* **Requirement**
Please rewrite the listing below, swapping "COLMAP" for "Colmap" wherever it occurs and changing nothing else.
=== Data for this task ===
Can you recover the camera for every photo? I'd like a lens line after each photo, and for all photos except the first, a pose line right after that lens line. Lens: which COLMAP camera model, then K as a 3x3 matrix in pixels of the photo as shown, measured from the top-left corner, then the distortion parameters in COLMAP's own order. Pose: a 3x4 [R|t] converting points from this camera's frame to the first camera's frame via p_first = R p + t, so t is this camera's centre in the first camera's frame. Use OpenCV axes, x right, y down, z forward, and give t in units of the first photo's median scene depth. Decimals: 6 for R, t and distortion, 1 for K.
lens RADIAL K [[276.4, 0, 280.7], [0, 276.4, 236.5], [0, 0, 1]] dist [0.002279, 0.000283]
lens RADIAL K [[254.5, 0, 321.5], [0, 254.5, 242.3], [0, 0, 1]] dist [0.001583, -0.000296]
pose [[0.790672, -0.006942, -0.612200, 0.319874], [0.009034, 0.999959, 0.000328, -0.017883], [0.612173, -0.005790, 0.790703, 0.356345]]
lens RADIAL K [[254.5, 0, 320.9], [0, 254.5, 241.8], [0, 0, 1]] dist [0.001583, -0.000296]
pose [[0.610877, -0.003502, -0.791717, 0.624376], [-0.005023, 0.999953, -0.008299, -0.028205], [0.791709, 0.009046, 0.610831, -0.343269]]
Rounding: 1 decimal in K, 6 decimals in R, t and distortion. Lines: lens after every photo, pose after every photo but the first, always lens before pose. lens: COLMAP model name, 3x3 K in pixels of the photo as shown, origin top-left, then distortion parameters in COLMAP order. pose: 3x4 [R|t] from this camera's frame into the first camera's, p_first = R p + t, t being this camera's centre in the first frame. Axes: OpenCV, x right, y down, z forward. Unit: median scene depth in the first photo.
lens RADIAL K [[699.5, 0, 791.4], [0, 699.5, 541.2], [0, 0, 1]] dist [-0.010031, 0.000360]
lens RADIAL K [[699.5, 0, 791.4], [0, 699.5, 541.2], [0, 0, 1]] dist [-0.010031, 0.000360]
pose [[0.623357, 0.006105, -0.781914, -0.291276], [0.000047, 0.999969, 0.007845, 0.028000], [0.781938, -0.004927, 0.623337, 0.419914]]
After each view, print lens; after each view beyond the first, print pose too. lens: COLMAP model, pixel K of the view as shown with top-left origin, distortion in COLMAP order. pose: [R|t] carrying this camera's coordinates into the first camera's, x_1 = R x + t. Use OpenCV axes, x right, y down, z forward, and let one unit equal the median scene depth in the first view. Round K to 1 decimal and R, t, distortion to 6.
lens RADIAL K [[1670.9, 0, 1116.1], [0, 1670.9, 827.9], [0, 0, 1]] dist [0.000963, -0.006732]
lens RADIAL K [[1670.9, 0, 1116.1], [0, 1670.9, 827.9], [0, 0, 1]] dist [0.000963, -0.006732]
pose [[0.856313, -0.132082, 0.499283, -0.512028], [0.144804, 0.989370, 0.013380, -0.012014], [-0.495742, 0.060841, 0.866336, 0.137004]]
===
* **Result**
Can you recover the camera for every photo? I'd like a lens line after each photo, and for all photos except the first, a pose line right after that lens line. Lens: which Colmap camera model, then K as a 3x3 matrix in pixels of the photo as shown, measured from the top-left corner, then the distortion parameters in Colmap's own order. Pose: a 3x4 [R|t] converting points from this camera's frame to the first camera's frame via p_first = R p + t, so t is this camera's centre in the first camera's frame. Use OpenCV axes, x right, y down, z forward, and give t in units of the first photo's median scene depth. Decimals: 6 for R, t and distortion, 1 for K.
lens RADIAL K [[276.4, 0, 280.7], [0, 276.4, 236.5], [0, 0, 1]] dist [0.002279, 0.000283]
lens RADIAL K [[254.5, 0, 321.5], [0, 254.5, 242.3], [0, 0, 1]] dist [0.001583, -0.000296]
pose [[0.790672, -0.006942, -0.612200, 0.319874], [0.009034, 0.999959, 0.000328, -0.017883], [0.612173, -0.005790, 0.790703, 0.356345]]
lens RADIAL K [[254.5, 0, 320.9], [0, 254.5, 241.8], [0, 0, 1]] dist [0.001583, -0.000296]
pose [[0.610877, -0.003502, -0.791717, 0.624376], [-0.005023, 0.999953, -0.008299, -0.028205], [0.791709, 0.009046, 0.610831, -0.343269]]
Rounding: 1 decimal in K, 6 decimals in R, t and distortion. Lines: lens after every photo, pose after every photo but the first, always lens before pose. lens: Colmap model name, 3x3 K in pixels of the photo as shown, origin top-left, then distortion parameters in Colmap order. pose: 3x4 [R|t] from this camera's frame into the first camera's, p_first = R p + t, t being this camera's centre in the first frame. Axes: OpenCV, x right, y down, z forward. Unit: median scene depth in the first photo.
lens RADIAL K [[699.5, 0, 791.4], [0, 699.5, 541.2], [0, 0, 1]] dist [-0.010031, 0.000360]
lens RADIAL K [[699.5, 0, 791.4], [0, 699.5, 541.2], [0, 0, 1]] dist [-0.010031, 0.000360]
pose [[0.623357, 0.006105, -0.781914, -0.291276], [0.000047, 0.999969, 0.007845, 0.028000], [0.781938, -0.004927, 0.623337, 0.419914]]
After each view, print lens; after each view beyond the first, print pose too. lens: Colmap model, pixel K of the view as shown with top-left origin, distortion in Colmap order. pose: [R|t] carrying this camera's coordinates into the first camera's, x_1 = R x + t. Use OpenCV axes, x right, y down, z forward, and let one unit equal the median scene depth in the first view. Round K to 1 decimal and R, t, distortion to 6.
lens RADIAL K [[1670.9, 0, 1116.1], [0, 1670.9, 827.9], [0, 0, 1]] dist [0.000963, -0.006732]
lens RADIAL K [[1670.9, 0, 1116.1], [0, 1670.9, 827.9], [0, 0, 1]] dist [0.000963, -0.006732]
pose [[0.856313, -0.132082, 0.499283, -0.512028], [0.144804, 0.989370, 0.013380, -0.012014], [-0.495742, 0.060841, 0.866336, 0.137004]]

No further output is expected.